Palestinians have complained of what they say are unnecessarily severe restrictions on nightly gatherings during the Muslim holy month of Ramadan.
Meanwhile, anger had been mounting for weeks among Palestinians around an Israeli court case on whether Israeli authorities are able to evict dozens of Palestinians from a majority-Arab Jerusalem neighbourhood and give their homes to Jewish settlers.
That ruling, due on Monday, was delayed but a provocative annual parade by thousands of Israeli nationalists in the city went ahead the same day. Jerusalem Day celebrates Israel’s capture of the entire city, including the Old City and Palestinian neighbourhoods, from Jordanian forces in 1967.

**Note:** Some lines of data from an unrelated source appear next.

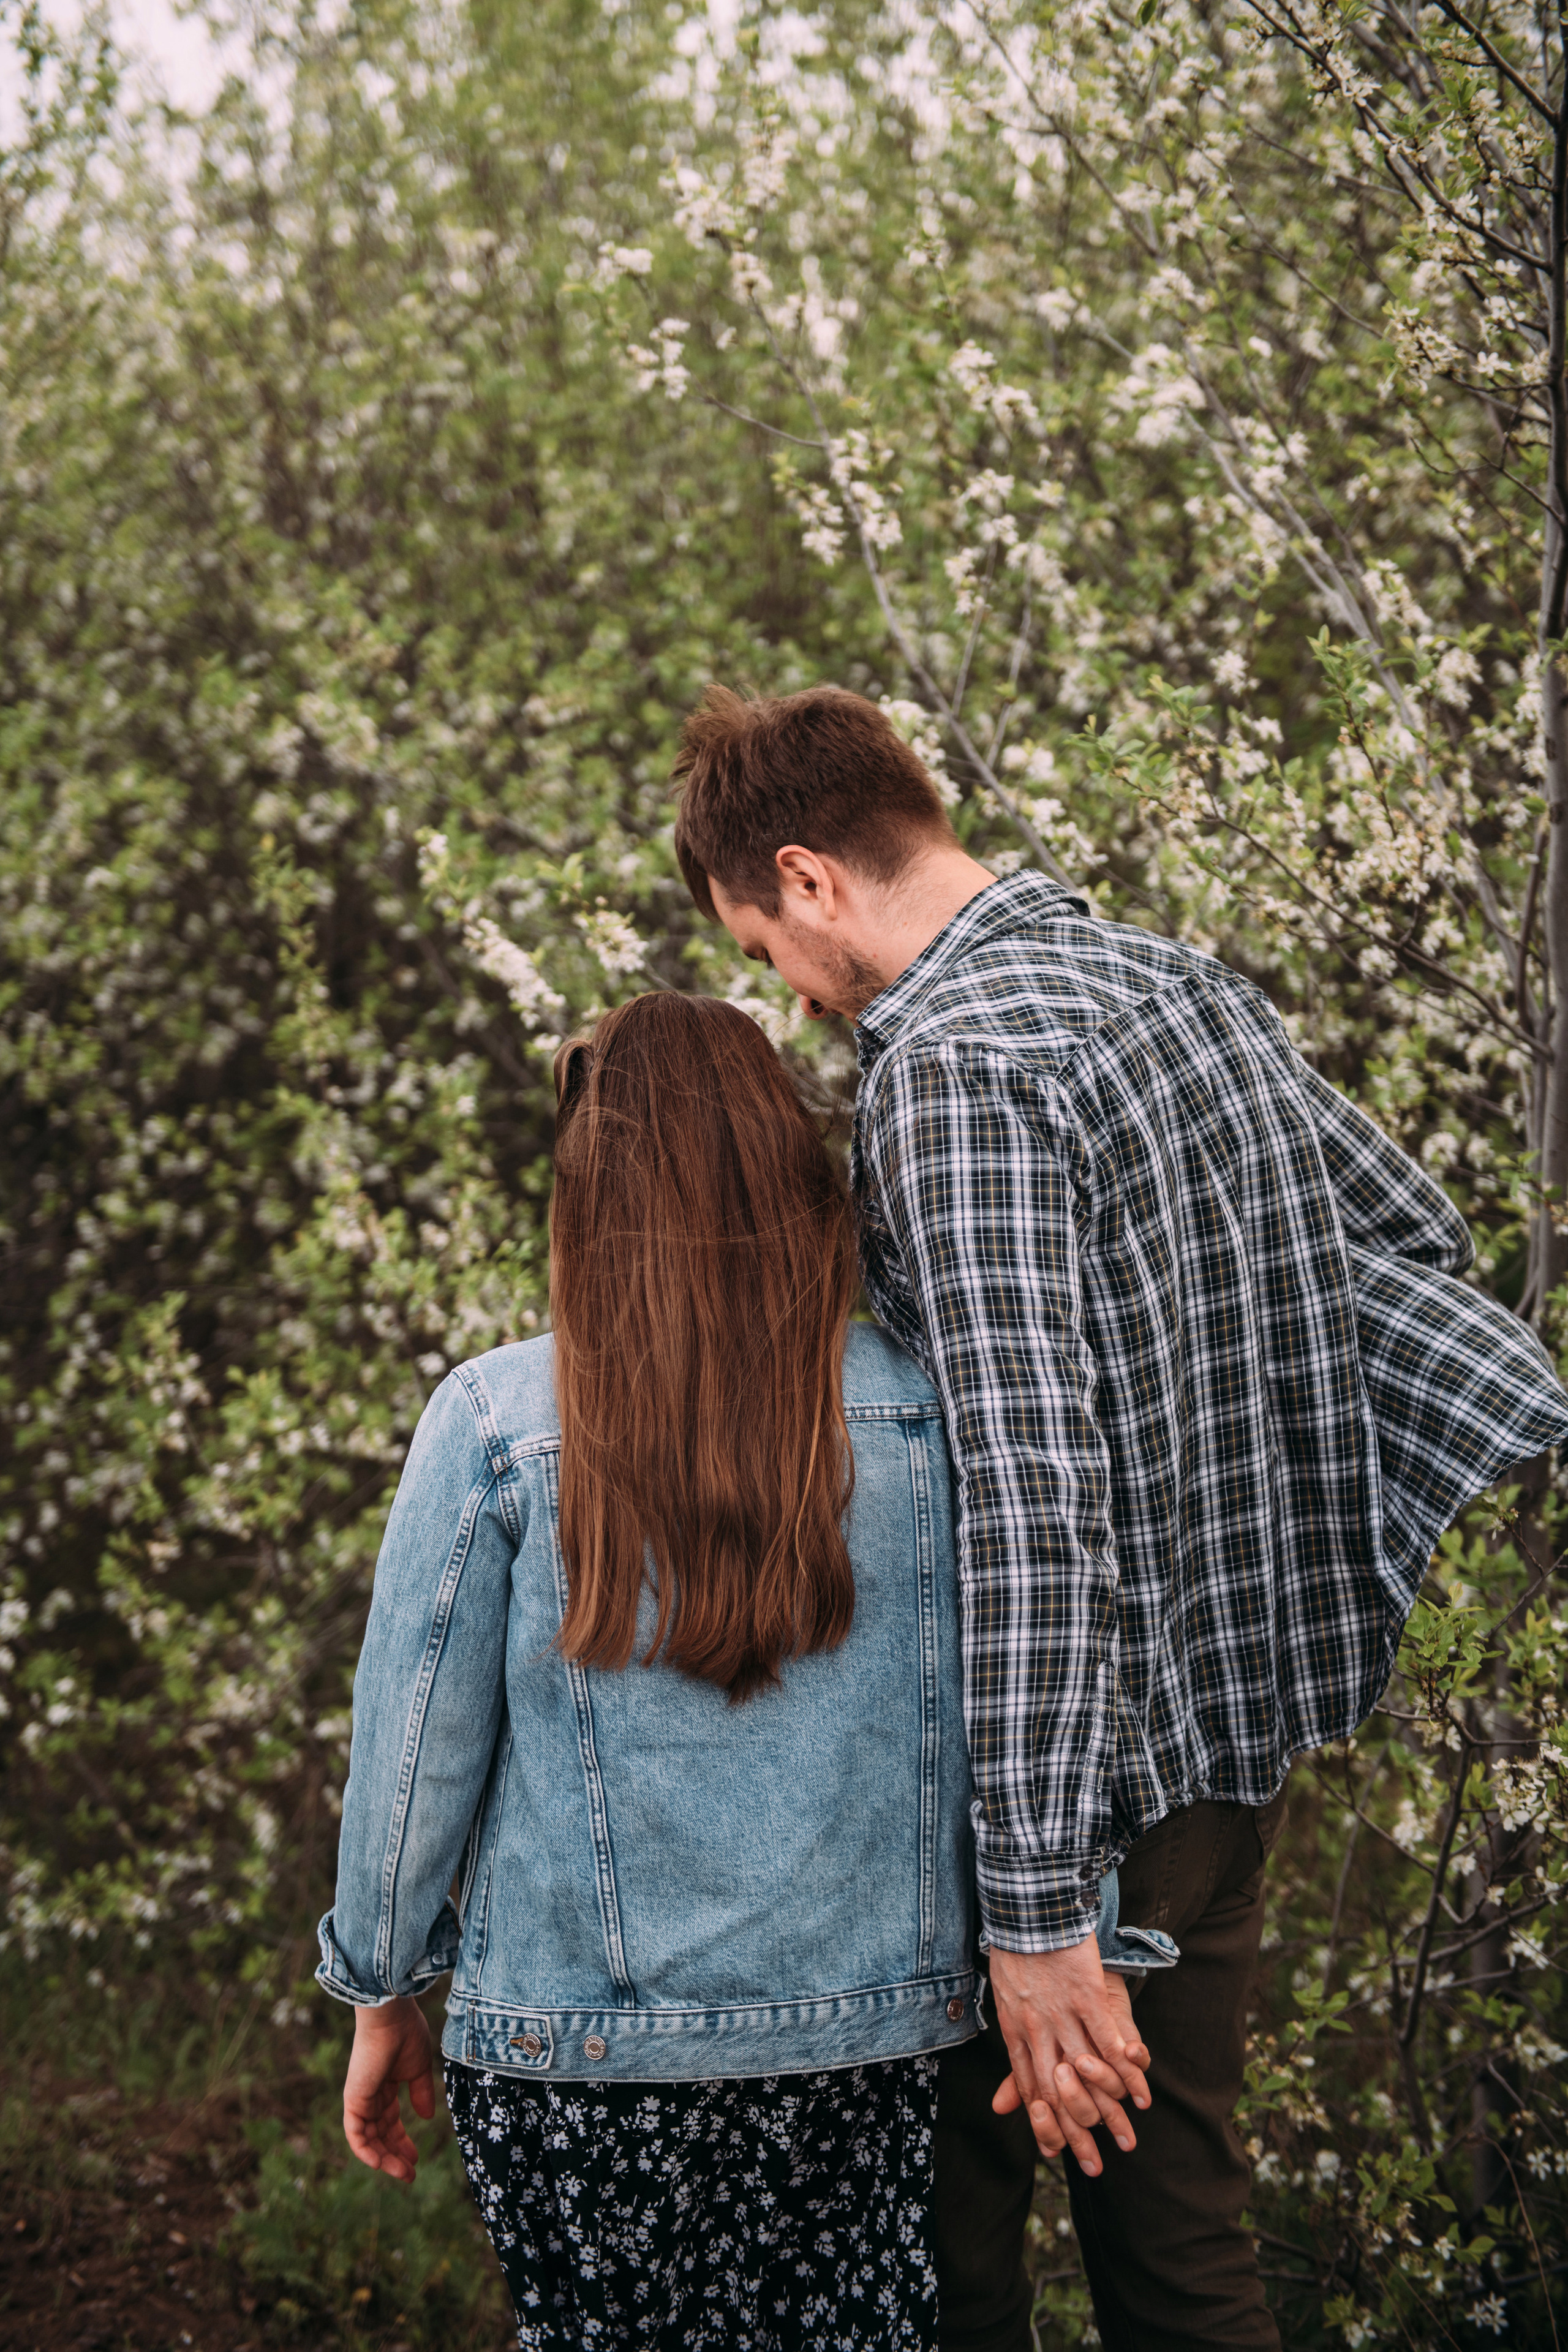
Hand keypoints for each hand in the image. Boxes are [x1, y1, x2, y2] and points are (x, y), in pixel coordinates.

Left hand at [342, 1995, 435, 2182]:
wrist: (391, 2016)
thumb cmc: (406, 2033)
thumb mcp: (418, 2069)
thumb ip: (421, 2093)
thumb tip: (426, 2118)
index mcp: (385, 2085)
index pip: (390, 2121)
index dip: (401, 2141)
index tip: (416, 2159)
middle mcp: (370, 2094)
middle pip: (380, 2133)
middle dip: (394, 2154)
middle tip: (410, 2174)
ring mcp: (360, 2097)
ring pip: (368, 2138)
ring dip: (384, 2158)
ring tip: (403, 2173)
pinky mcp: (353, 2099)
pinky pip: (355, 2133)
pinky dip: (365, 2151)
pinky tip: (381, 2163)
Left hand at [989, 1938, 1150, 2173]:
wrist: (1029, 1913)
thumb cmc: (1018, 1961)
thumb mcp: (1006, 2012)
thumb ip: (1014, 2062)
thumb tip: (999, 2109)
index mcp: (1015, 2036)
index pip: (1032, 2094)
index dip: (1049, 2130)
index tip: (1063, 2159)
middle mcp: (1037, 2032)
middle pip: (1058, 2094)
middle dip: (1079, 2134)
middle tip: (1097, 2168)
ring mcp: (1062, 2014)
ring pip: (1086, 2071)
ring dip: (1109, 2107)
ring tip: (1127, 2136)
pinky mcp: (1085, 1995)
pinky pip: (1106, 2037)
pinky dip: (1123, 2064)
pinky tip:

Ayman Odeh, an Israeli politician from the country’s Arab minority, tweeted a video of Israeli nationalists dancing and singling at the Temple Mount’s Western Wall on Jerusalem Day as a fire – apparently started during earlier confrontations – roared on the al-Aqsa mosque compound above. “Shocking,” he wrote in Hebrew.
Senior church leaders in Jerusalem criticised the “coordinated provocation of rightwing radical groups” that have contributed to violence in the city. In a joint statement, the 13 patriarchs and heads of churches of various Christian denominations said events over recent days “violate the sanctity” of Jerusalem as a holy city, and undermined the safety of worshippers. They called for intervention by the international community “to put an end to these provocative actions”.